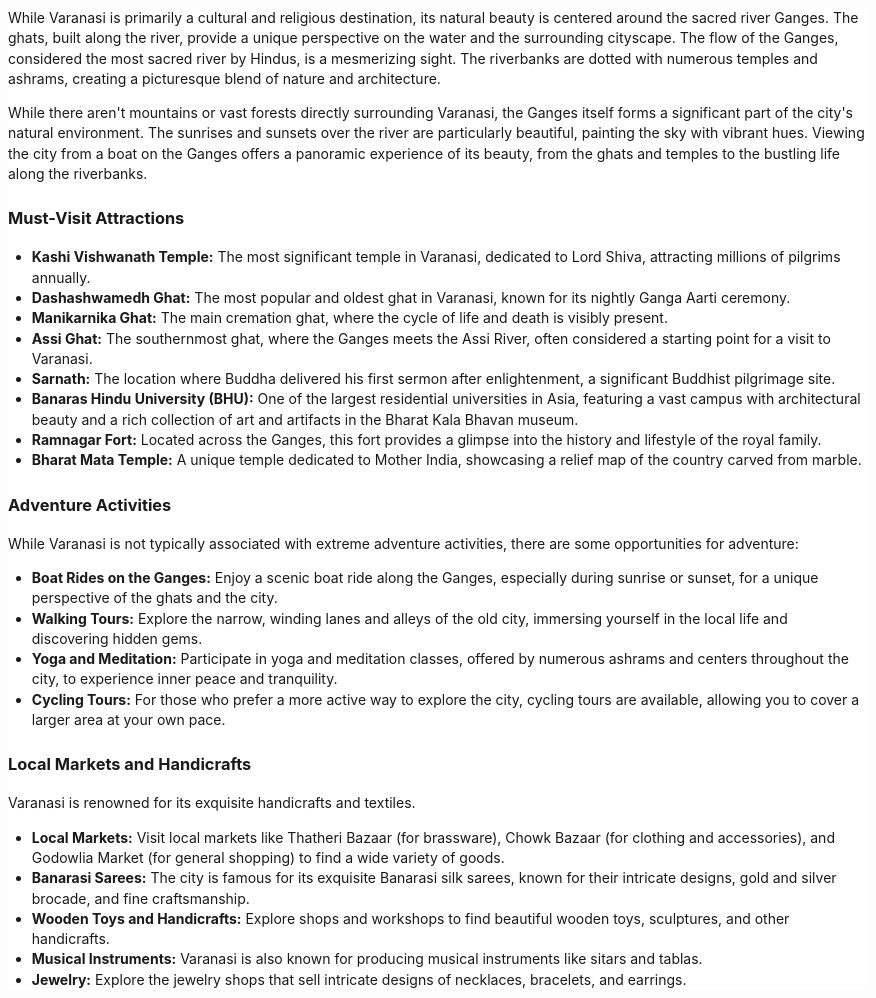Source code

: While Varanasi is primarily a cultural and religious destination, its natural beauty is centered around the sacred river Ganges. The ghats, built along the river, provide a unique perspective on the water and the surrounding cityscape. The flow of the Ganges, considered the most sacred river by Hindus, is a mesmerizing sight. The riverbanks are dotted with numerous temples and ashrams, creating a picturesque blend of nature and architecture.

While there aren't mountains or vast forests directly surrounding Varanasi, the Ganges itself forms a significant part of the city's natural environment. The sunrises and sunsets over the river are particularly beautiful, painting the sky with vibrant hues. Viewing the city from a boat on the Ganges offers a panoramic experience of its beauty, from the ghats and temples to the bustling life along the riverbanks.

### **Must-Visit Attractions**

*   **Kashi Vishwanath Temple:** The most significant temple in Varanasi, dedicated to Lord Shiva, attracting millions of pilgrims annually.
*   **Dashashwamedh Ghat:** The most popular and oldest ghat in Varanasi, known for its nightly Ganga Aarti ceremony.
*   **Manikarnika Ghat:** The main cremation ghat, where the cycle of life and death is visibly present.
*   **Assi Ghat:** The southernmost ghat, where the Ganges meets the Assi River, often considered a starting point for a visit to Varanasi.
*   **Sarnath:** The location where Buddha delivered his first sermon after enlightenment, a significant Buddhist pilgrimage site.
*   **Banaras Hindu University (BHU):** One of the largest residential universities in Asia, featuring a vast campus with architectural beauty and a rich collection of art and artifacts in the Bharat Kala Bhavan museum.
*   **Ramnagar Fort:** Located across the Ganges, this fort provides a glimpse into the history and lifestyle of the royal family.
*   **Bharat Mata Temple:** A unique temple dedicated to Mother India, showcasing a relief map of the country carved from marble.

### **Adventure Activities**

While Varanasi is not typically associated with extreme adventure activities, there are some opportunities for adventure:

*   **Boat Rides on the Ganges:** Enjoy a scenic boat ride along the Ganges, especially during sunrise or sunset, for a unique perspective of the ghats and the city.
*   **Walking Tours:** Explore the narrow, winding lanes and alleys of the old city, immersing yourself in the local life and discovering hidden gems.
*   **Yoga and Meditation:** Participate in yoga and meditation classes, offered by numerous ashrams and centers throughout the city, to experience inner peace and tranquility.
*   **Cycling Tours:** For those who prefer a more active way to explore the city, cycling tours are available, allowing you to cover a larger area at your own pace.

### **Local Markets and Handicrafts**

Varanasi is renowned for its exquisite handicrafts and textiles.

*   **Local Markets:** Visit local markets like Thatheri Bazaar (for brassware), Chowk Bazaar (for clothing and accessories), and Godowlia Market (for general shopping) to find a wide variety of goods.
*   **Banarasi Sarees:** The city is famous for its exquisite Banarasi silk sarees, known for their intricate designs, gold and silver brocade, and fine craftsmanship.
*   **Wooden Toys and Handicrafts:** Explore shops and workshops to find beautiful wooden toys, sculptures, and other handicrafts.
*   **Musical Instruments:** Varanasi is also known for producing musical instruments like sitars and tablas.
*   **Jewelry:** Explore the jewelry shops that sell intricate designs of necklaces, bracelets, and earrings.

**Request:** Transcribe the text of the items above word for word, leaving out the pictures.

**Solution to the exercise:**
Source code

: While Varanasi is primarily a cultural and religious destination, its natural beauty is centered around the sacred river Ganges. The ghats, built along the river, provide a unique perspective on the water and the surrounding cityscape. The flow of the Ganges, considered the most sacred river by Hindus, is a mesmerizing sight. The riverbanks are dotted with numerous temples and ashrams, creating a picturesque blend of nature and architecture.

While there aren't mountains or vast forests directly surrounding Varanasi, the Ganges itself forms a significant part of the city's natural environment. The sunrises and sunsets over the river are particularly beautiful, painting the sky with vibrant hues. Viewing the city from a boat on the Ganges offers a panoramic experience of its beauty, from the ghats and temples to the bustling life along the riverbanks.

### **Must-Visit Attractions**

*   **Kashi Vishwanath Temple:** The most significant temple in Varanasi, dedicated to Lord Shiva, attracting millions of pilgrims annually.
*   **Dashashwamedh Ghat:** The most popular and oldest ghat in Varanasi, known for its nightly Ganga Aarti ceremony.
*   **Manikarnika Ghat:** The main cremation ghat, where the cycle of life and death is visibly present.
*   **Assi Ghat:** The southernmost ghat, where the Ganges meets the Assi River, often considered a starting point for a visit to Varanasi.
*   **Sarnath:** The location where Buddha delivered his first sermon after enlightenment, a significant Buddhist pilgrimage site.
*   **Banaras Hindu University (BHU):** One of the largest residential universities in Asia, featuring a vast campus with architectural beauty and a rich collection of art and artifacts in the Bharat Kala Bhavan museum.
*   **Ramnagar Fort:** Located across the Ganges, this fort provides a glimpse into the history and lifestyle of the royal family.
*   **Bharat Mata Temple:** A unique temple dedicated to Mother India, showcasing a relief map of the country carved from marble.

### **Adventure Activities**

While Varanasi is not typically associated with extreme adventure activities, there are some opportunities for adventure:

*   **Boat Rides on the Ganges:** Enjoy a scenic boat ride along the Ganges, especially during sunrise or sunset, for a unique perspective of the ghats and the city.
*   **Walking Tours:** Explore the narrow, winding lanes and alleys of the old city, immersing yourself in the local life and discovering hidden gems.
*   **Yoga and Meditation:** Participate in yoga and meditation classes, offered by numerous ashrams and centers throughout the city, to experience inner peace and tranquility.
*   **Cycling Tours:** For those who prefer a more active way to explore the city, cycling tours are available, allowing you to cover a larger area at your own pace.

### **Local Markets and Handicrafts**

Varanasi is renowned for its exquisite handicrafts and textiles.

*   **Local Markets:** Visit local markets like Thatheri Bazaar (for brassware), Chowk Bazaar (for clothing and accessories), and Godowlia Market (for general shopping) to find a wide variety of goods.
*   **Banarasi Sarees:** The city is famous for its exquisite Banarasi silk sarees, known for their intricate designs, gold and silver brocade, and fine craftsmanship.
*   **Wooden Toys and Handicrafts:** Explore shops and workshops to find beautiful wooden toys, sculptures, and other handicrafts.
*   **Musical Instruments:** Varanasi is also known for producing musical instruments like sitars and tablas.
*   **Jewelry:** Explore the jewelry shops that sell intricate designs of necklaces, bracelets, and earrings.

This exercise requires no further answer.